Description
In its first few years of operation, the James Webb Space Telescope (JWST) has revolutionised our understanding of galaxy formation in the early Universe. For the first time, its unprecedented sensitivity and spatial resolution have enabled direct constraints on the kinematics of ionised gas during the Epoch of Reionisation. Through NIRSpec IFU and MOS observations, along with NIRCam WFSS data, JWST has provided detailed measurements of the ionised gas dynamics, offering new insights into the internal motions of high-redshift galaxies. These observations, when combined with state-of-the-art cosmological simulations, are allowing the extragalactic astronomy community to make significant advances in characterising the first generation of galaxies and testing the current cosmological framework.
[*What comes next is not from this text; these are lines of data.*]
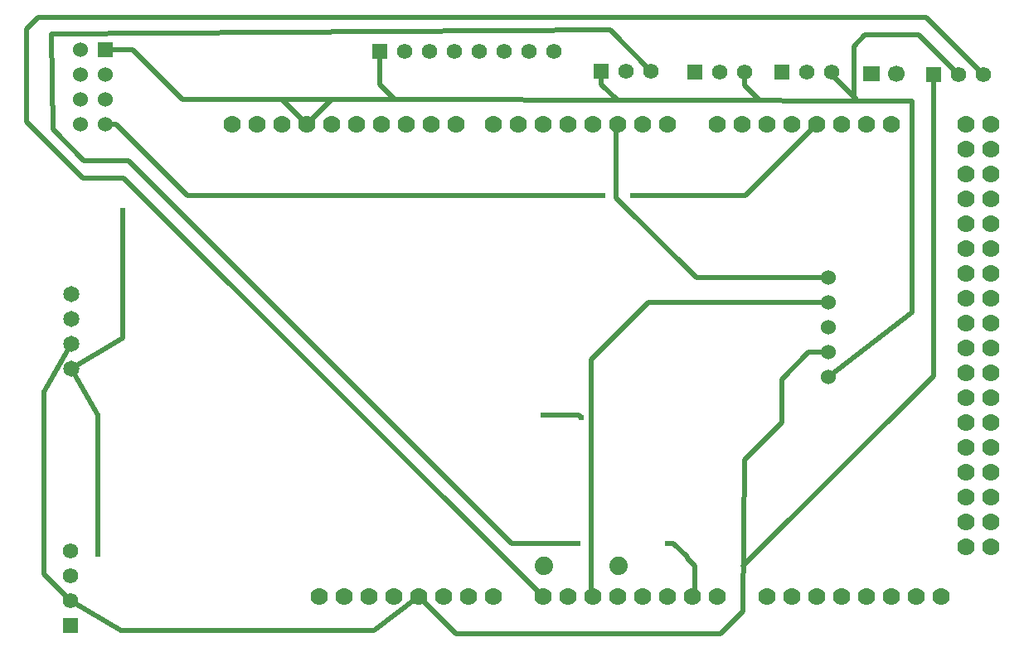
<source format=gtl>
G04 Layer: TopLayer*
G04 EasyEDA v6.5.50, 2025-05-10 22:03:40*
G04 3dfc61e0309445a68604fa7064afe25b,ba9dcde3079f4f00b3cbb53a4f6625ee,10*
G04 Gerber Generator version 0.2*
G04 Scale: 100 percent, Rotated: No, Reflected: No *
G04 Dimensions in millimeters *
G04 leading zeros omitted , absolute positions ,4 integer and 5 decimal *
%FSLAX45Y45*%
%MOMM*%

%AMMACRO1*21,1,$1,$2,0,0,$3*%
%ADD10C,0.5000*%
%ADD11C,1.7780*%
%ADD12C,1.5240*%
%ADD13MACRO1,1.5748X1.5748X0.0000*%
%ADD14C,1.5748*%
%ADD15R,1.5748X1.5748*%
%ADD16R,1.5240X1.5240*%
%ADD17R,1.7000X1.5748*%
%ADD18C,1.7000*%
%ADD19C,1.8796*%
%ADD20C,1.6500*%
%ADD21C,0.6200*%
%ADD22C,0.0100*%

%LPD*%
D10*
X4127500Y-2997200D02*
G01*
X4648200Y-3302000D01*
X7226300Y-3302000D01*
X7683500Y-2959100D01*
X12941300Y2374900D02*
G01*
X12941300Y-700956D01*
X10998200Y-2644056D01*
X9550400Y2413000D02*
G01*
X9550400Y2277856D01*
X9707356Y2120900D01*
X11010900Y2400300D02*
G01*
X11010900Y2264488D01*
X11154488Y2120900D01*
X11899900Y2400300D02*
G01*
X11899900Y2378120D01*
X12157120Y2120900D01*
X7442200Y2120900D02*
G01*
X6794500Y2120900D01*
X6540500Y1866900D01*
X6540500Y1866900D02*
G01*
X6286500Y2120900D01*
X5270500Y2120900D01*
X4762500Y2628900D01*
X4483100Y2628900D01*
X6286500Y2120900D02*
G01*
X6794500Y2120900D01*
X8953500Y-2959100D02*
G01*
X4673600Y1320800D01*
X4254500Y1320800D01*
X3683000Y1892300D01*
X3683000Y2781300D01*
X3683000Y2755851D02*
G01*
X3683000Y2844800D01*
X3797300Y2959100D01*
X12865100Y2959100D01*
X13449300Y2374900D01*
X10223500Y-2413000D02*
G01*
X10287000Y-2413000D01*
X10426700Y-2552700D01*
X10426700Y-2565400D01*
X10502900Y-2641600D01*
X10502900Y-2933700D01*
X10477500Y-2959100D01*
X10058400Y2413000D02*
G01*
X9639300Y2832100D01*
X3937000Y2794000D01*
X3949700Y1816100D01*
X4267200Y1498600D01*
X4724400Y1498600D01*
X8636000Y-2413000D01*
X9309100Y-2413000D01*
X9347200Y-1130300D02*
G01*
X9321800Y-1104900D01*
X8953500Y-1104900D01*
X13195300Y2374900D02*
G01*
X12788900Y2781300D01*
X12242800Y2781300D01*
X12128924Y2667424D01*
X12128924Y2109635D01*
X4483100Y1866900D02*
G01*
X4597400Y1866900D01*
X5321300Y1143000D01*
X9563100Y1143000D01*
X11747500Y1866900D02*
G01*
X11023600Y1143000D01*
X9867900Y1143000D01*
X4140072Y-376999D02*
G01*
X3860800Y-863475D01*
X3860800Y-2730500D01*
X4127500Y-2997200D01*
X4140327Y-630999D02*
G01*
X4660900Y-317627D01*
X4660900Y990600D01*
X4140327Y-630999D02*
G01*
X4406900Y-1104772D01*
X4406900Y-2527300D01*
X11867895Y299999D02*
G01*
X10520400Y299999D01*
X9702800Y1117600D01*
X9702800Y1854200D01*
X9715500Y1866900D01*
X11867895Y45999D02*
G01*
X10028199Y45999D01*
X9448800Y-533400D01*
X9448800Y-2946400D01*
X9461500Y-2959100D01*
X11867895Y-716000D02*
G01*
X12725400Y-52070D01*
X12725400Y2108200D01*
X7442200Y2120900D01*
X7289800Y2273300D01*
X7289800Y2616200D01*
X7683500Y-2959100D02*
G01*
X8064500Y-3340100D01*
X10769600Y-3340100D01*
X10998200Y-3111500D01*
X11010900Y-1562100D01*
X11391900Y-1181100D01*
X11391900Y-736600D01*
X11666474Y-462026D01*
X11867895Y-462026D01*
D11*
G01*
X5778500Y1866900D03*
G01*
X6032500Y1866900D03*
G01*
X6286500Y1866900D03*
G01*
X6540500Y1866900D03*
G01*
X6794500Y1866900D03*
G01*
X7048500Y1866900D03*
G01*
X7302500Y1866900D03*
G01*
X7556500Y1866900D03*
G01*
X7810500Y1866900D03*
G01*
X8064500Y1866900D03*
G01*
X8445500Y1866900D03*
G01*
X8699500Y1866900D03*
G01*
X8953500Y1866900D03*
G01*
X9207500Y1866900D03*
G01*
X9461500Y1866900D03*
G01*
X9715500Y1866900D03*
G01*
X9969500Y1866900D03*
G01*
X10223500Y1866900D03*
G01*
X10731500Y1866900D03*
G01*
X10985500Y1866900D03*
G01*
X11239500Y1866900D03*
G01*
X11493500Y1866900D03*
G01*
X11747500Y1866900D03*
G01*
X12001500Y1866900D03*
G01*
X12255500Y1866900D03*
G01*
X12509500Y1866900D03*
G01*
X13525500Y1866900D03*
G01*
X13271500Y1866900D03*
G01*
X13525500Y1612900D03*
G01*
X13525500Y1358900D03*
G01*
X13271500Y1612900D03*
G01*
X13271500Y1358900D03*
G01*
X13271500Y1104900D03*
G01*
X13525500Y1104900D03*
G01*
X13525500Y850900D03*
G01*
X13271500Y850900D03*
G01*
X13271500Y596900D03*
G01*
X13525500Y596900D03*
G01*
X13271500Y342900D03*
G01*
X13525500Y342900D03*
G01*
X13271500Y88900D03*
G01*
X13525500Y88900D03*
G01*
X13271500Y-165100D03*
G01*
X13525500Y-165100D03*
G01*
X13271500Y-419100D03*
G01*
X13525500Y-419100D03*
G01*
X13271500Y-673100D03*
G01*
X13525500Y-673100D03*
G01*
X13525500Y-927100D03*
G01*
X13271500Y-927100D03*
G01*
X13271500Y-1181100D03*
G01*
X13525500Y-1181100D03*
G01*
X13525500Y-1435100D03*
G01*
X13271500Y-1435100D03*
G01*
X13271500Y-1689100D03*
G01*
X13525500Y-1689100D03*
G01*
X13525500Y-1943100D03*
G01*
X13271500Y-1943100D03*
G01*
X13271500Y-2197100D03*
G01*
X13525500Y-2197100D03*
G01*
X13525500Y-2451100D03*
G01*
X13271500Y-2451100D03*
G01*
X13017500Y-2959100D03*
G01*
X12763500Y-2959100D03*
G01*
X12509500Y-2959100D03*
G01*
X12255500Y-2959100D03*
G01*
X12001500Y-2959100D03*
G01*
X11747500Y-2959100D03*
G01*
X11493500Y-2959100D03*
G01*
X11239500Y-2959100D03*
G01*
X10731500Y-2959100D03*
G01*
X10477500Y-2959100D03*
G01*
X10223500Y-2959100D03*
G01*
X9969500Y-2959100D03*
G01*
X9715500Y-2959100D03*
G01*
X9461500Y-2959100D03*
G01*
X9207500Y-2959100D03*
G01*
X8953500Y-2959100D03*
G01*
X8445500Y-2959100D03*
G01*
X8191500Y-2959100D03*
G01*
X7937500Y-2959100D03*
G01*
X7683500Y-2959100D03*
G01*
X7429500Y-2959100D03*
G01*
X7175500Y-2959100D03*
G01*
X6921500Y-2959100D03*
G01*
X6667500Y-2959100D03*
D12*
G01*
X12509500Y1866900D03*
D13*
G01*
X7289800Y2616200D03*
D14*
G01*
X7543800Y2616200D03*
G01*
X7797800Y2616200D03*
G01*
X8051800Y2616200D03*
G01*
X8305800Y2616200D03*
G01*
X8559800Y2616200D03*
G01*
X8813800Y2616200D03*
G01*
X9067800Y2616200D03*
G01*
X10058400Y2413000D03*
G01*
X9804400Y2413000D03*
D15*
G01*
X9550400Y2413000D03*
D14*
G01*
X11010900Y2400300D03*
G01*
X10756900Y2400300D03*
D15*
G01*
X10502900Y2400300D03*
D14*
G01*
X11899900Y2400300D03*
G01*
X11645900Y2400300D03*
D15*
G01*
X11391900Y2400300D03*
D12*
G01*
X4229100Y1866900D03*
G01*
X4483100Y1866900D03*
G01*
X4229100Y2120900D03*
G01*
X4483100Y2120900D03*
G01*
X4229100Y2374900D03*
G01*
X4483100Y2374900D03*
G01*
X4229100Y2628900D03*
D16*
G01*
X4483100Y2628900D03*
D12*
G01*
X11867895Y299999D03*
G01*
X11867895Y45999D03*
G01*
X11867895Y-208000D03*
G01*
X11867895Y-462000D03*
G01*
X11867895Y-716000D03*
D17*
G01*
X12306300Y2387600D03*
D18*
G01*
X12560300Y2387600D03*
D19*
G01*
X8966200Y-2641600D03*
G01*
X9728200Y-2641600D03*
D15*
G01*
X4127500Y-3251200D03*
D14*
G01*
X4127500Y-2997200D03*
G01*
X4127500Y-2743200D03*
G01*
X4127500Y-2489200D03*
G01*
X13449300Y2374900D03*
G01*
X13195300Y2374900D03*
D15*
G01*
X12941300Y2374900D03*
D20*
G01*
X4140072Y130987D03*
G01*
X4140072Y-123012D03*
G01*
X4140072Y-377012D03*
G01*
X4140327Y-631012D03*
D21*
G01*
X9309100Y-2413000D03*
G01*
X10223500Y-2413000D03*
G01*
X4660900Y990600D03*
G01*
X4406900Y-2527300D03*
G01*
X8953500Y-1104900D03*
G01*
X9347200Y-1130300D03*
G01*
X9563100Y1143000D03*
G01*
X9867900Y1143000D03*
M02*

</source>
To interpret these observations, we use the THESAN-zoom simulations—a suite of high-resolution, zoom-in radiation-hydrodynamic simulations. These simulations preserve the realistic reionisation history of the parent simulation while incorporating updated stellar feedback and multi-phase interstellar medium physics, making them an ideal theoretical counterpart to JWST’s observational efforts. By analysing the kinematics of stars, dark matter, and gas (across cold, warm, and hot phases), as well as the H-alpha emitting ionised gas, we examine key properties such as rotational velocity, velocity dispersion, circularity, and spin. This comprehensive kinematic analysis provides new constraints on the rotational support and feedback processes in early galaxies, which are critical for estimating their stellar masses and understanding their dynamical evolution during the Epoch of Reionisation.